El Culebrón

Definir el concepto de tradición nos resulta fácil y en consecuencia más aún determinar sus límites, la Real Academia define como aceptada la de comunicación o transmisión de doctrinas, costumbres o ritos, hechos de padres a hijos al paso de los tiempos y de generaciones.

No debe alarmarse la plebe callejera, ni contentar las personas que siguen esas largas e insulsas series de televisión a las que llaman culebrones, ya que mi artículo irá basado en una antigua tradición de nuestro pueblo; por desgracia Orellana pierde a pasos agigantados sus costumbres y al mismo tiempo su identidad. Esta identidad está decayendo tanto que a no ser por algunas personas cultas que se mueven contra viento y marea, Orellana se convertirá en un “verbajo” de mezclas de costumbres que traen de más allá, las que forzosamente para sobrevivir tienen que emigrar de nuestra localidacd.

El Culebrón al que me refiero es esa enfermedad tan latosa que de vez en cuando le aparece a una persona caracterizada por unas vejigas rojo-amarillentas y que según quien las padece además de altas fiebres suelen ir acompañadas por intensos picores. Estas ampollas, si no se curan van extendiéndose gradualmente y, en consecuencia, la subida de la fiebre y picores. La variedad de herpes son muchos y pensando que sería largo y aburrido hablar de todos, por eso omito los nombres cientificos, quedando éstos para la medicina y sus doctores.
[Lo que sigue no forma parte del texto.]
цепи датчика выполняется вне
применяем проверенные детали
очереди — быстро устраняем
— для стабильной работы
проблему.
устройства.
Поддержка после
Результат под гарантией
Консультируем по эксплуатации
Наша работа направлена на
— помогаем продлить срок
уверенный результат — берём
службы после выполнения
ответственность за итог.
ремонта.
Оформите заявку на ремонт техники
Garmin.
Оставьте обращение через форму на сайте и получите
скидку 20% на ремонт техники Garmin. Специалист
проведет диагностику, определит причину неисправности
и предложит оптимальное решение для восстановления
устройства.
Pero vamos allá con la tradición. Cuando una persona se “ponía mala” y sabiendo que era el Culebrón. tenía que entrevistarse con otra que supiera rezarlo (no todas sabían el rezo) solo algunas eran conscientes metódicas e inteligentes, como para saberse el rito y  a retaila de la oración que tenía que rezar durante nueve días sin equivocarse, ya que una equivocación haría que resultara inútil.

El rezo debía practicarse siempre a la misma hora, pero ya de antemano se proveía de nueve trocitos de hinojo, rezaba un padre nuestro con su Ave María, después decía la siguiente oración durante nueve veces al mismo tiempo que se apartaba un trocito de hinojo por cada oración.

San Pedro estaba en su Ermita, la Virgen María, por alli paso. Y le dijo: San Pedro, iqué estás haciendo? – Rezando el mal de la culebrilla, sal culebrilla, sal culebrón, que salga del cuerpo del/ la hermanalo… (se decia el nombre del enfermo/a). Que salga con rabo y todo.

Después se quemaban los trocitos de hinojo. mientras se rezaba un Padre nuestro y una Salve. Bien, aquí tenemos un rezo y un ritual que pocos entienden, pero que daba buenos resultados, sólo había un pequeño problema, el enfermo no podía estar medicándose, pues si lo hacía el rezo resultaba inútil.